- Text provided
Experts have urged public and private sector players to adopt a more inclusive and collaborative approach with stakeholders in the process of legislation and decision-making on project execution.

The experts, who spoke at the ongoing 2022 Project Management Institute (PMI) Africa Conference in Lagos, said active involvement of stakeholders in project execution, especially the community the project is domiciled with, contributes to project sustainability and economic growth.

According to them, stakeholder engagement is a critical process that identifies the procedures for the proponent to identify, communicate and engage with people affected by its project proposals.

The experts argued that if the government or private company is successful in its project, it will improve the country’s economy and promote healthy living in the community.

Specifically, the Managing Director of PMI, sub-Saharan Africa, George Asamani said countries, companies and communities that grow economically do so by applying the practice of project management.

He pointed out that in the new normal when the resources are stretched, project management becomes even more critical to maximise return on investment and deliver results.

Founder of SHEngineers, and senior civil engineer, Innocentia Mahlangu, emphasised the need for organisations to reform their workplace policies to reflect diversity and inclusivity.

In her address themed, ‘Boosting the role of women in Africa’s project economy, she said like many technical professions, project management still remains male-dominated.

Citing an article she co-authored in Financial Times, she said by 2030, there will be a global demand for about 25 million project professionals.

“Gender discrimination which is still prevalent, not only holds too many women back but also the world. Inclusion is not only a human resource or company policy issue. It is an opportunity for new ideas and leadership styles to emerge and solve our current challenges to make the world a better place.

“There are conscious biases and stereotypes which may hamper opportunities for women to take up careers in the project economy. Diverse teams and inclusive environments produce positive results. We must involve the people we deliver projects for,’’ she said.

- Written task
Copy everything from "Specifically, the Managing" down to "million project professionals." in the PMI Africa Conference report, replacing "male-dominated" with "dominated by men".

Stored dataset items
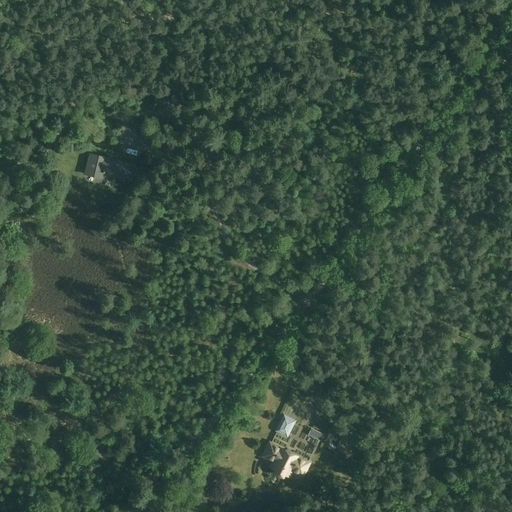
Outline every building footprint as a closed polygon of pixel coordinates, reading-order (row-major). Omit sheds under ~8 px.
[(141,148),(155,147),(154,126),(140,127),(141,148)] [(136,164),(89,153),(84,174),(103,178),(104,174),(132,181),(136,164)] [(285,414),(277,430),(289,436),(297,420),(285,414)] [(313,428),(310,433),(322,439),(325,434),(313,428)] [(293,470),(296,471),(298,468),(306,472),(311,462),(271,442),(264,455),(275,460),(272,466),(278,469),(276,471),(279,474),(284,475),(285,472),(291,475),(293,470)]
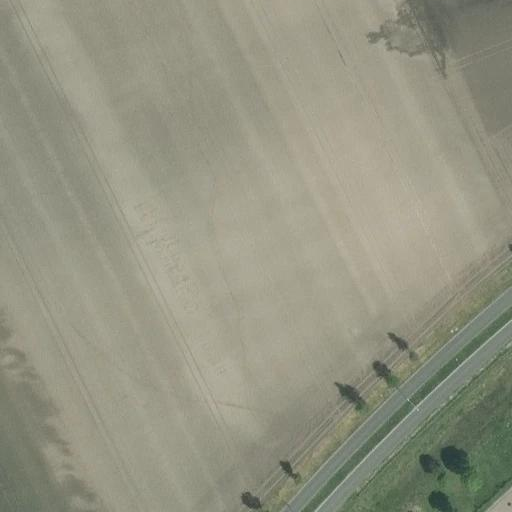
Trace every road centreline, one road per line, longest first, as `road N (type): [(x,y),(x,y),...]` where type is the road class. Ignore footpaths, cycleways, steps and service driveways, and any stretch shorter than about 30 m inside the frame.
road 1 (tertiary): [(511,298),(344,453),(293,511)]
road 2 (tertiary): [(331,511),(511,329)]
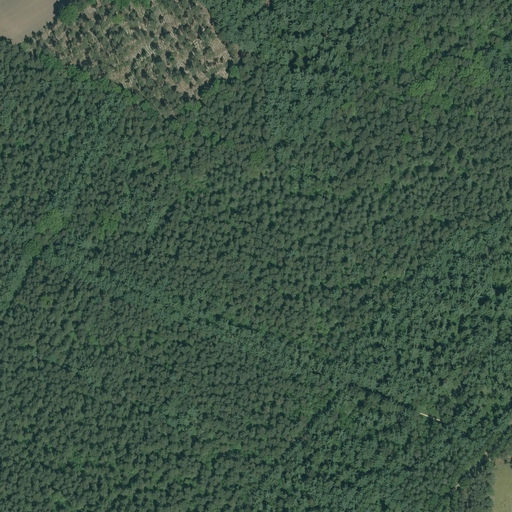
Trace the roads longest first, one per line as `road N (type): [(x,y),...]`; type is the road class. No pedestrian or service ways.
road 1 (track): [(491,456),(446,425),(0,222)]
road 2 (track): [(333,373),(225,511)]
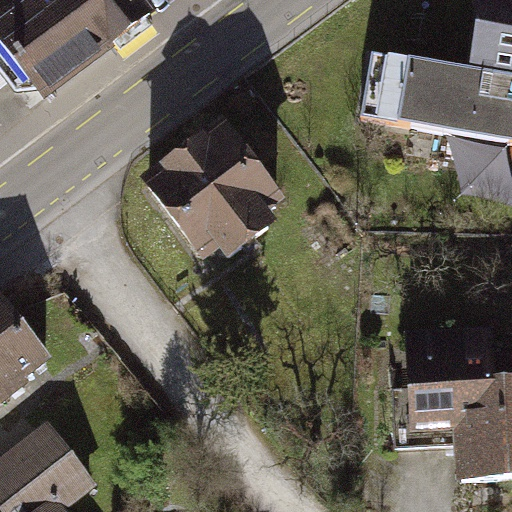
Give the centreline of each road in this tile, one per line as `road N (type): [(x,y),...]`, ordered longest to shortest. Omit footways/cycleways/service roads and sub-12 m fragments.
road 1 (residential): [(40,179),(298,511)]
road 2 (tertiary): [(280,0),(40,179)]
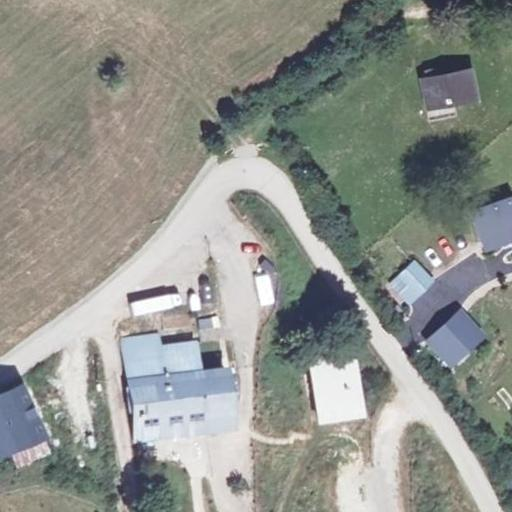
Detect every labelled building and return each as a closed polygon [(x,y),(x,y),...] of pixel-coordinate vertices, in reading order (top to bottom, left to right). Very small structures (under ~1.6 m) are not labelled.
[(470,72),(427,85),(435,111),(477,97),(470,72)] [(511,202),(477,217),(491,250),(511,240),(511,202)] [(433,281),(413,259),(396,277),(406,284),(396,294),(407,307),(433,281)] [(268,273),(254,275),(258,306),(273,304),(268,273)] [(133,318),(155,312),(152,299),(129,305),(133,318)] [(478,336),(453,312),(419,342),(443,369),(478,336)] [(184,314),(160,317),(159,331),(185,327),(184,314)] [(118,353),(156,347),(155,337),(117,343),(118,353)] [(156,347),(118,353),(130,445),(227,432),(222,368),(190,372),(186,343),(156,347)] [(348,345),(302,352),(312,427),(359,417),(348,345)] [(21,386),(0,397),(0,456),(1,460),(15,453),(43,439),(47,437),(21,386)] [(51,455),(43,439),(15,453),(22,469),(51,455)]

- Task output
Specifically, the Managing Director of PMI, sub-Saharan Africa, George Asamani said countries, companies and communities that grow economically do so by applying the practice of project management.

He pointed out that in the new normal when the resources are stretched, project management becomes even more critical to maximise return on investment and deliver results.

Founder of SHEngineers, and senior civil engineer, Innocentia Mahlangu, emphasised the need for organisations to reform their workplace policies to reflect diversity and inclusivity.

In her address themed, ‘Boosting the role of women in Africa’s project economy, she said like many technical professions, project management still remains dominated by men.

Citing an article she co-authored in Financial Times, she said by 2030, there will be a global demand for about 25 million project professionals.